A Red-violaceous Papular Lesion in a Young Girl: A Quiz
Francesco Lacarrubba, Franco Dinotta, Anna Elisa Verzì, Maria Letizia Musumeci and Giuseppe Micali*
Departments of Dermatology, University of Catania, AOU Policlinico – Vittorio Emanuele, Catania, Italy. *E-mail: email@example.com
A 19-year-old girl presented with a 5-month history of an asymptomatic lesion on her right forearm. Physical examination showed a red-violaceous, papular lesion of 10 × 5 mm in size, surrounded by a yellowish area that gradually expanded peripherally (Fig. 1). The patient denied an history of previous trauma to the area. Dermoscopy revealed the presence of red roundish lagoon-like areas in the centre of the lesion and of a thin pigment network at the periphery (Fig. 2A). Surgical excision of the lesion and histological examination (Fig. 2B) were performed.
Fig. 1. Red-violaceous, papular lesion of 10×5 mm in size, surrounded by a yellowish area.
Fig. 2. Dermoscopy: red roundish lagoon-like areas in the centre of the lesion with a fine pigment network at the periphery (A). Histopathology: vascular proliferation in the superficial and mid dermis characterised by endothelial cells with hobnail appearance (arrow); a scattered haemosiderin deposition is present (B).

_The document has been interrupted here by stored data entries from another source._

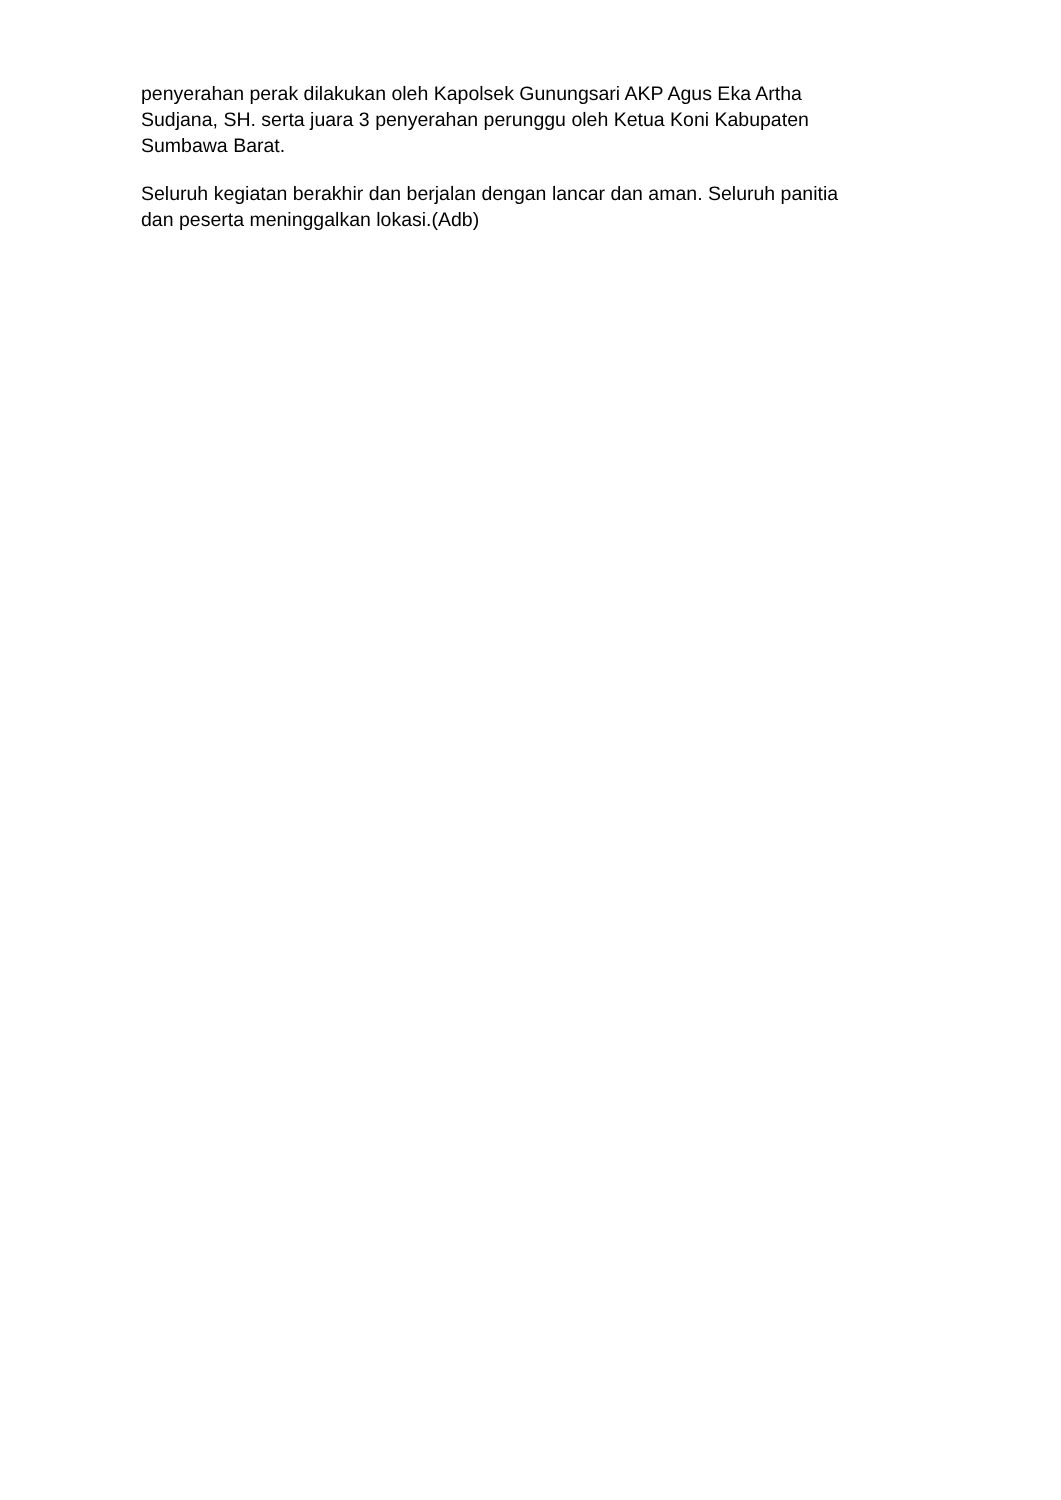penyerahan perak dilakukan oleh Kapolsek Gunungsari AKP Agus Eka Artha
Sudjana, SH. serta juara 3 penyerahan perunggu oleh Ketua Koni Kabupaten
Sumbawa Barat.
Seluruh kegiatan berakhir dan berjalan dengan lancar dan aman. Seluruh panitia
dan peserta meninggalkan lokasi.(Adb)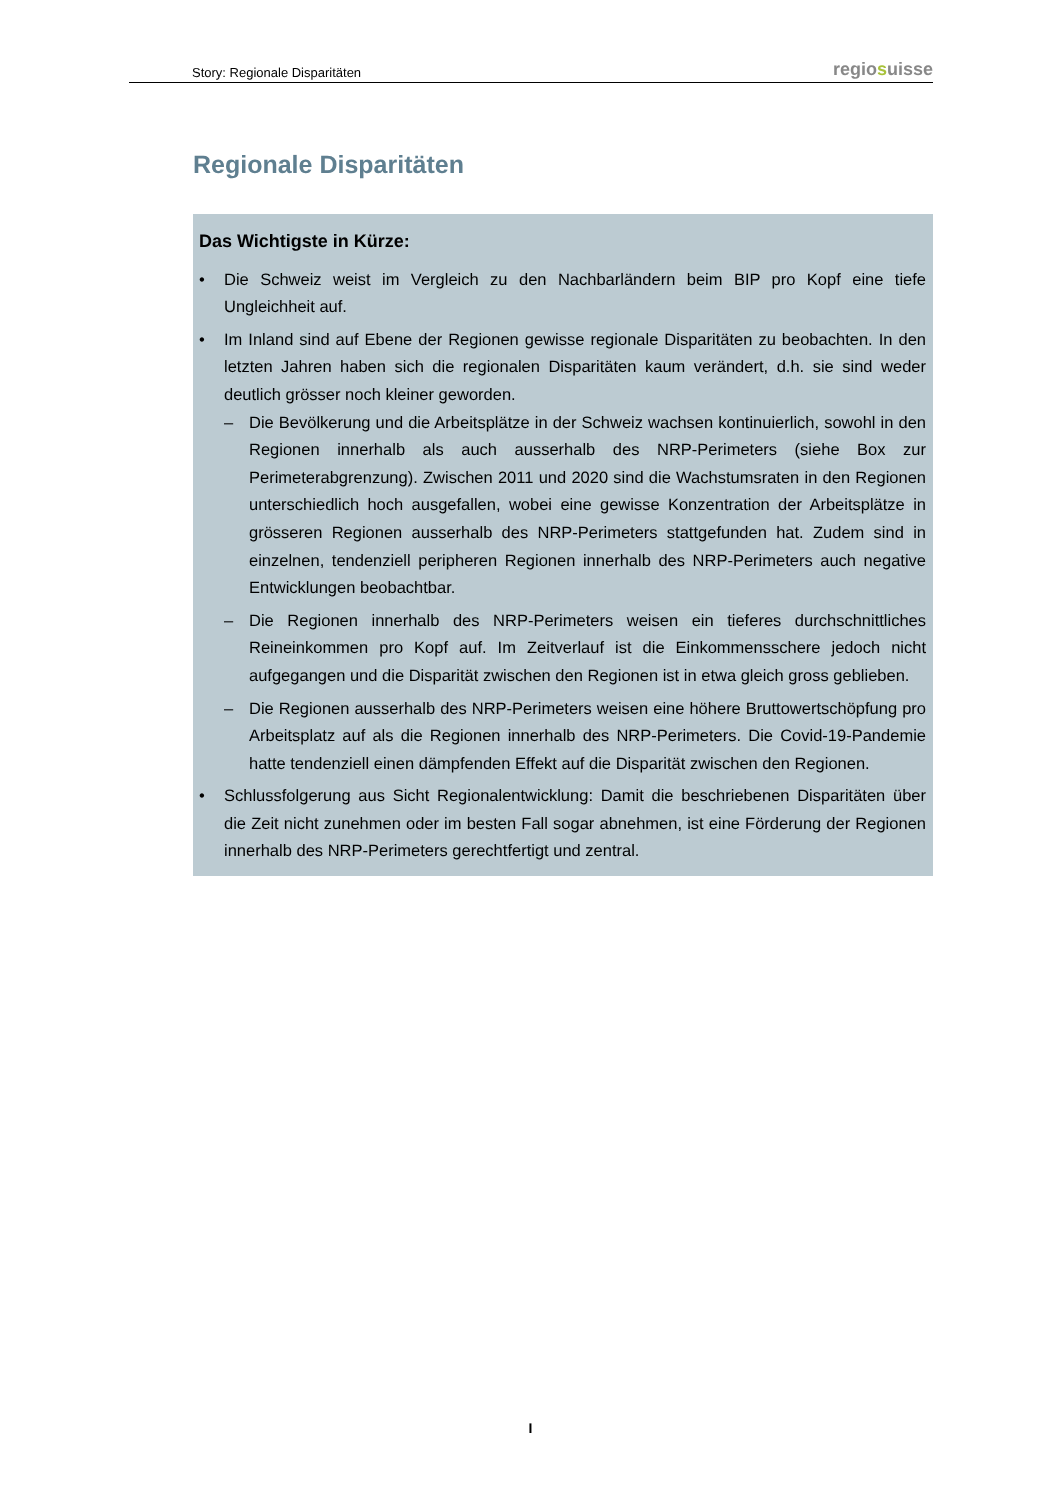Story: Regionale Disparitäten
regiosuisse
Regionale Disparitäten
Das Wichtigste in Kürze:
• Die Schweiz weist im Vergleich zu den Nachbarländern beim BIP pro Kopf eine tiefe Ungleichheit auf.
• Im Inland sind auf Ebene der Regionen gewisse regionale Disparitäten zu beobachten. In den letzten Jahren haben sich die regionalen Disparitäten kaum verändert, d.h. sie sind weder deutlich grösser noch kleiner geworden.
– Die Bevölkerung und die Arbeitsplätze in der Schweiz wachsen kontinuierlich, sowohl in den Regionen innerhalb als auch ausserhalb des NRP-Perimeters (siehe Box zur Perimeterabgrenzung). Zwischen 2011 und 2020 sind die Wachstumsraten in den Regionen unterschiedlich hoch ausgefallen, wobei eine gewisse Konzentration der Arbeitsplätze in grösseren Regionen ausserhalb des NRP-Perimeters stattgefunden hat. Zudem sind in einzelnen, tendenziell peripheren Regionen innerhalb des NRP-Perimeters auch negative Entwicklungen beobachtbar.
– Die Regionen innerhalb des NRP-Perimeters weisen ein tieferes durchschnittliches Reineinkommen pro Kopf auf. Im Zeitverlauf ist die Einkommensschere jedoch nicht aufgegangen und die Disparität zwischen den Regionen ist in etwa gleich gross geblieben.
– Die Regionen ausserhalb des NRP-Perimeters weisen eine höhere Bruttowertschöpfung pro Arbeitsplatz auf als die Regionen innerhalb des NRP-Perimeters. Die Covid-19-Pandemie hatte tendenziell einen dämpfenden Effekt auf die Disparität zwischen den Regionen.
• Schlussfolgerung aus Sicht Regionalentwicklung: Damit die beschriebenen Disparitäten über die Zeit nicht zunehmen oder im besten Fall sogar abnehmen, ist eine Förderung der Regionen innerhalb des NRP-Perimeters gerechtfertigt und zentral.
I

What is your diagnosis? See next page for answer.
A Red-violaceous Papular Lesion in a Young Girl: A Comment
Acta Derm Venereol
Diagnosis: Targetoid haemosiderotic haemangioma
Targetoid haemosiderotic haemangioma (THH), also known as hobnail haemangioma, first described by Santa Cruz & Aronberg in 1988 (1), is an unusual, benign vascular proliferation that arises most commonly on the trunk and limbs of young or middle-aged adults (2).

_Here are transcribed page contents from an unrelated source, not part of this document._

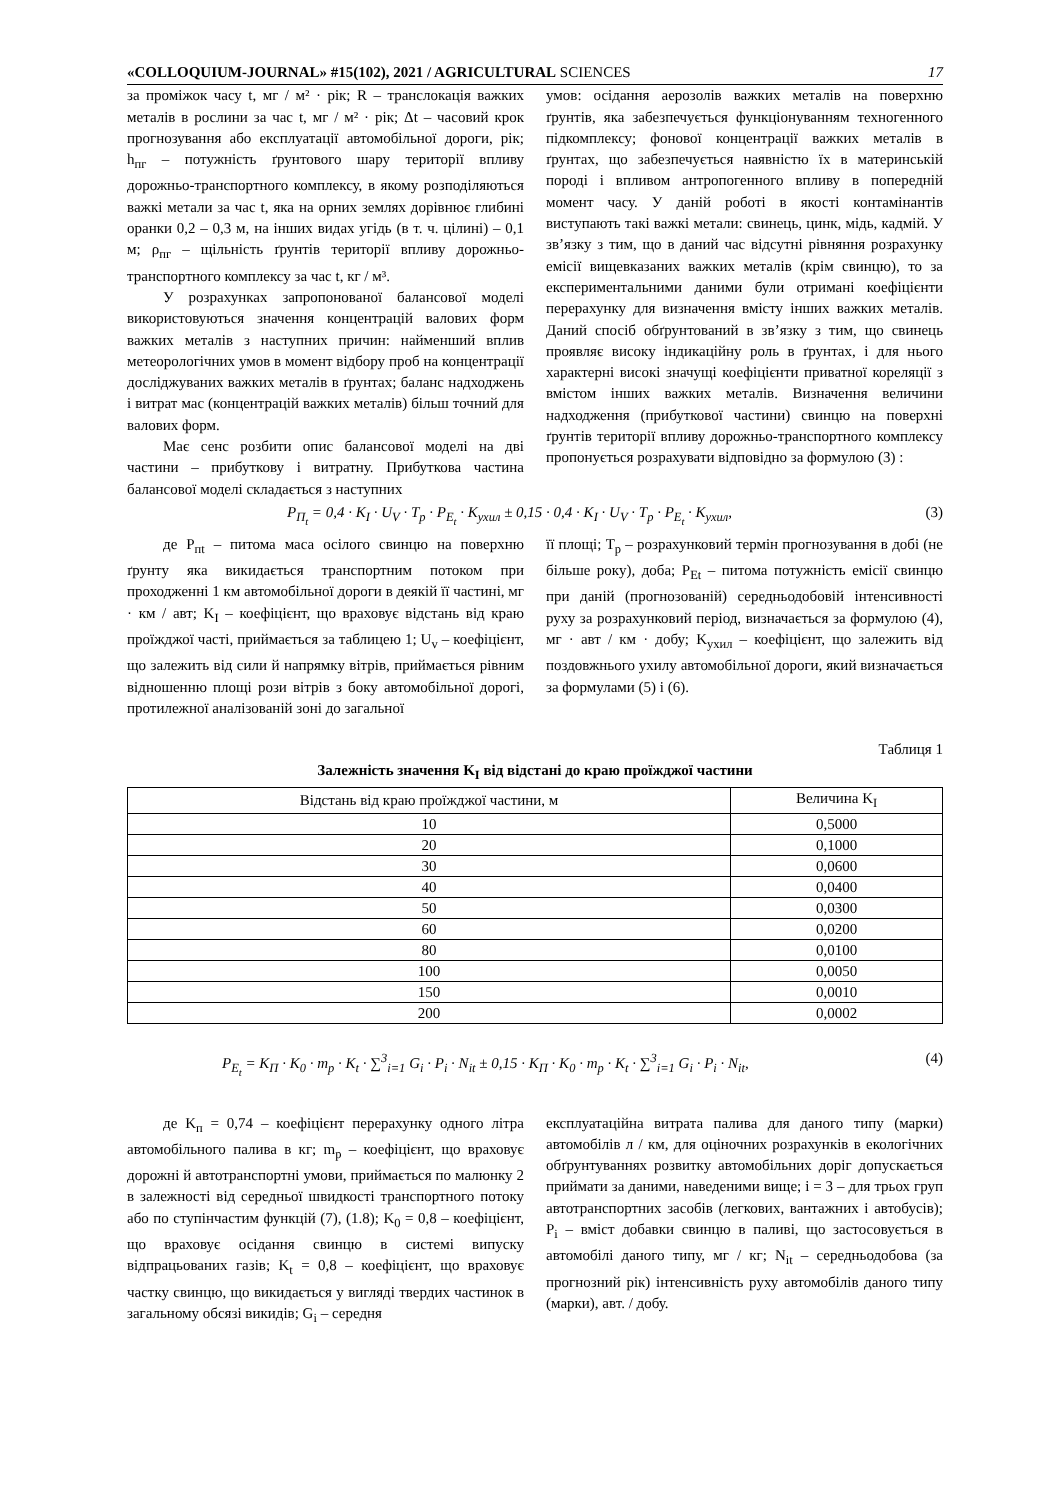«COLLOQUIUM-JOURNAL» #15(102), 2021 / AGRICULTURAL SCIENCES 17
за проміжок часу t, мг / м² · рік; R – транслокація важких металів в рослини за час t, мг / м² · рік; Δt – часовий крок прогнозування або експлуатації автомобільної дороги, рік; h<sub>пг</sub> – потужність ґрунтового шару території впливу дорожньо-транспортного комплексу, в якому розподіляються важкі метали за час t, яка на орних землях дорівнює глибині оранки 0,2 – 0,3 м, на інших видах угідь (в т. ч. цілині) – 0,1 м; ρ<sub>пг</sub> – щільність ґрунтів території впливу дорожньо-транспортного комплексу за час t, кг / м³.
У розрахунках запропонованої балансової моделі використовуються значення концентрацій валових форм важких металів з наступних причин: найменший вплив метеорологічних умов в момент відбору проб на концентрації досліджуваних важких металів в ґрунтах; баланс надходжень і витрат мас (концентрацій важких металів) більш точний для валових форм.
Має сенс розбити опис балансової моделі на дві частини – прибуткову і витратну. Прибуткова частина балансової моделі складається з наступних
умов: осідання аерозолів важких металів на поверхню ґрунтів, яка забезпечується функціонуванням техногенного підкомплексу; фонової концентрації важких металів в ґрунтах, що забезпечується наявністю їх в материнській породі і впливом антропогенного впливу в попередній момент часу. У даній роботі в якості контамінантів виступають такі важкі метали: свинець, цинк, мідь, кадмій. У зв’язку з тим, що в даний час відсутні рівняння розрахунку емісії вищевказаних важких металів (крім свинцю), то за експериментальними даними були отримані коефіцієнти перерахунку для визначення вмісту інших важких металів. Даний спосіб обґрунтований в зв’язку з тим, що свинець проявляє високу індикаційну роль в ґрунтах, і для нього характерні високі значущі коефіцієнти приватної кореляції з вмістом інших важких металів. Визначення величини надходження (прибуткової частини) свинцю на поверхні ґрунтів території впливу дорожньо-транспортного комплексу пропонується розрахувати відповідно за формулою (3) :
P<sub>П<sub>t</sub></sub> = 0,4 · K<sub>I</sub> · U<sub>V</sub> · T<sub>p</sub> · P<sub>E<sub>t</sub></sub> · K<sub>ухил</sub> ± 0,15 · 0,4 · K<sub>I</sub> · U<sub>V</sub> · T<sub>p</sub> · P<sub>E<sub>t</sub></sub> · K<sub>ухил</sub>, (3)
де P<sub>пt</sub> – питома маса осілого свинцю на поверхню ґрунту яка викидається транспортним потоком при проходженні 1 км автомобільної дороги в деякій її частині, мг · км / авт; K<sub>I</sub> – коефіцієнт, що враховує відстань від краю проїжджої часті, приймається за таблицею 1; U<sub>v</sub> – коефіцієнт, що залежить від сили й напрямку вітрів, приймається рівним відношенню площі рози вітрів з боку автомобільної дорогі, протилежної аналізованій зоні до загальної
її площі; T<sub>p</sub> – розрахунковий термін прогнозування в добі (не більше року), доба; P<sub>Et</sub> – питома потужність емісії свинцю при даній (прогнозованій) середньодобовій інтенсивності руху за розрахунковий період, визначається за формулою (4), мг · авт / км · добу; K<sub>ухил</sub> – коефіцієнт, що залежить від поздовжнього ухилу автомобільної дороги, який визначається за формулами (5) і (6).
Таблиця 1
Залежність значення K<sub>I</sub> від відстані до краю проїжджої частини
| Відстань від краю проїжджої частини, м | Величина K<sub>I</sub> |
| --- | --- |
| 10 | 0,5000 |
| 20 | 0,1000 |
| 30 | 0,0600 |
| 40 | 0,0400 |
| 50 | 0,0300 |
| 60 | 0,0200 |
| 80 | 0,0100 |
| 100 | 0,0050 |
| 150 | 0,0010 |
| 200 | 0,0002 |
P<sub>E<sub>t</sub></sub> = K<sub>П</sub> · K<sub>0</sub> · m<sub>p</sub> · K<sub>t</sub> · ∑<sup>3</sup><sub>i=1</sub> G<sub>i</sub> · P<sub>i</sub> · N<sub>it</sub> ± 0,15 · K<sub>П</sub> · K<sub>0</sub> · m<sub>p</sub> · K<sub>t</sub> · ∑<sup>3</sup><sub>i=1</sub> G<sub>i</sub> · P<sub>i</sub> · N<sub>it</sub>, (4)
де K<sub>п</sub> = 0,74 – коефіцієнт перерахунку одного літра автомобільного палива в кг; m<sub>p</sub> – коефіцієнт, що враховує дорожні й автотранспортні умови, приймається по малюнку 2 в залежності від середньої швидкості транспортного потоку або по ступінчастим функцій (7), (1.8); K<sub>0</sub> = 0,8 – коефіцієнт, що враховує осідання свинцю в системі випуску відпрацьованих газів; K<sub>t</sub> = 0,8 – коефіцієнт, що враховує частку свинцю, що викидається у вигляді твердих частинок в загальному обсязі викидів; G<sub>i</sub> – середня
експлуатаційна витрата палива для даного типу (марки) автомобілів л / км, для оціночних розрахунків в екологічних обґрунтуваннях розвитку автомобільних доріг допускається приймати за даними, наведеними вище; i = 3 – для трьох груп автотранспортних засобів (легкових, вантажних і автобусів); P<sub>i</sub> – вміст добавки свинцю в паливі, що застосовується в автомобілі даного типу, мг / кг; N<sub>it</sub> – середньодобова (за прогнозний рік) інтенсивність руху автомобілів даного типу (марки), авт. / добу.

The pathogenesis of THH is still unknown. It has been suggested that THH may result from trauma of a pre-existing haemangioma (3, 4). Influences of sex steroid hormones have been proposed but immunohistochemical staining failed to demonstrate either oestrogen or progesterone receptors (5). A lymphatic origin has also been hypothesised and supported by lymphatic endothelial cell marker D2-40 positivity and general lack of CD34 staining (6, 7).
Clinically, THH appears as a solitary, red, purple, and/or brown papule or macule with a peripheral brown or ecchymotic ring, giving a targetoid appearance that can expand or subsequently disappear (8, 9). However, the classic halo may not be present (10).
Histologically, THH is mainly characterised by dermal vascular proliferation. In the superficial and mid-dermis, a single layer of endothelial cells (positive for CD31), with hobnail appearance (scanty cytoplasm and rounded nuclei protruding into the lumen), lines the ectatic and dilated vascular lumens; in the deeper dermis, the vascular spaces are narrower and angulated and often appear to dissect through collagen bundles. Moreover, a scattered haemosiderin deposition may be seen in the dermis (7, 8, 10, 11).
Upon dermoscopy analysis, THH is characterised by the presence of red round to oval structures (lagoon-like areas) in the centre of the lesion that correspond to the ectatic thin walled-vessels in the papillary dermis and of a peripheral pigment network corresponding to the deposition of haemosiderin (2, 8, 12, 13).
In uncomplicated cases, the diagnosis of THH is clinical. However, when clinical presentation is not typical, dermoscopy may aid in the differential diagnosis with other similar lesions, such as melanocytic naevi, melanoma, dermatofibroma, Kaposi’s sarcoma, haemangioma, insect bite reaction and fibrous histiocytoma, which however show different dermoscopic features.